One thing I do want to do though ...
17-07-2009
Musically, the 1980s was a terrible decade, but it's my terrible decade.
I've long been an admirer of the American ukulele crooner Pasty Monteleone. The one thing I really envy about him is the sheer scale of his repertoire: the man knows hundreds of songs. The songs he knows most about are those from what is commonly referred to as The Great American Songbook - early 20th century jazz, Tin Pan Alley and depression era stuff. I was so in awe of him that I started learning some of those songs for myself. It was slow going, and didn't come naturally, but I'd love to have such an extensive canon to call on.
That's when I realised I did.
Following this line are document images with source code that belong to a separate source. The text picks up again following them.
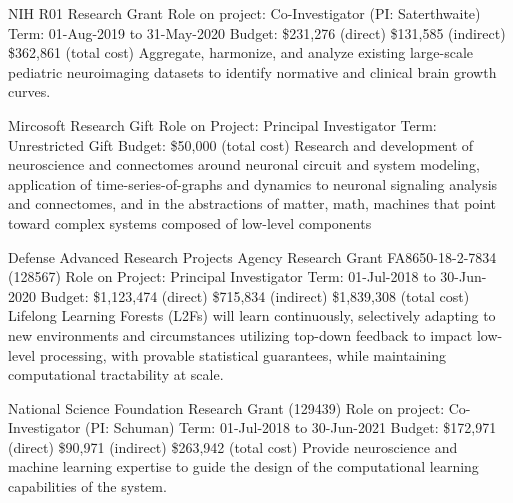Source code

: \documentclass[10pt,colorlinks=true,urlcolor=blue]{moderncv}
\begin{document}
{\newline NIH R01 Research Grant 
\newline Role on project: Co-Investigator (PI: Saterthwaite)
\newline Term: 01-Aug-2019 to 31-May-2020
\newline Budget: \$231,276 (direct) \$131,585 (indirect) \$362,861 (total cost)
\newline Aggregate, harmonize, and analyze existing large-scale pediatric neuroimaging datasets to
identify normative and clinical brain growth curves.}{}{}{}{}

{\newline Mircosoft Research Gift
\newline Role on Project: Principal Investigator
\newline Term: Unrestricted Gift
\newline Budget: \$50,000 (total cost)
\newline Research and development of neuroscience and connectomes around neuronal circuit and
system modeling, application of time-series-of-graphs and dynamics to neuronal signaling
analysis and connectomes, and in the abstractions of matter, math, machines that point
toward complex systems composed of low-level components}{}{}{}{}

{\newline Defense Advanced Research Projects Agency Research Grant FA8650-18-2-7834
(128567)
\newline Role on Project: Principal Investigator
\newline Term: 01-Jul-2018 to 30-Jun-2020
\newline Budget: \$1,123,474 (direct) \$715,834 (indirect) \$1,839,308 (total cost)
\newline Lifelong Learning Forests (L2Fs) will learn continuously, selectively adapting to new
environments and circumstances utilizing top-down feedback to impact low-level
processing, with provable statistical guarantees, while maintaining computational tractability
at scale.}{}{}{}{}

{\newline National Science Foundation Research Grant (129439)
\newline Role on project: Co-Investigator (PI: Schuman)
\newline Term: 01-Jul-2018 to 30-Jun-2021
\newline Budget: \$172,971 (direct) \$90,971 (indirect) \$263,942 (total cost)
\newline Provide neuroscience and machine learning expertise to guide the design of the
computational learning capabilities of the system.}{}{}{}{}
\end{document}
Patsy has a head start, because he's been familiar with those Great American Songbook songs all his life. They're intertwined with his experience; they were already part of the soundtrack to his life. Of course he's familiar with their conventions, their structures and their refrains. How could I do that when my salad days were spent in the UK of the 1980s?
That was my moment of realisation. If I am to develop a repertoire anywhere near the size of Patsy's, I have to draw on my own exprience. I'm an 80's child, and, like it or loathe it (and I do both, in equal measure), I bloody know it. Inside out.
Even in the Re-entrants, I've noticed songs from the 80s come together so much more easily and quickly than songs from other eras. So that's what I'm going to do:
I'm going to learn the 80s of the UK.
All of it.
Hundreds of 80's tunes, from glorious to gloriously awful. I'm going to slowly and gradually build my way to the point where anyone could mention any 80s song and I'll be able to play it.
This isn't a commercial project. This is my personal Everest.
I'm off to buy a 'CHOOSE LIFE' T-shirt.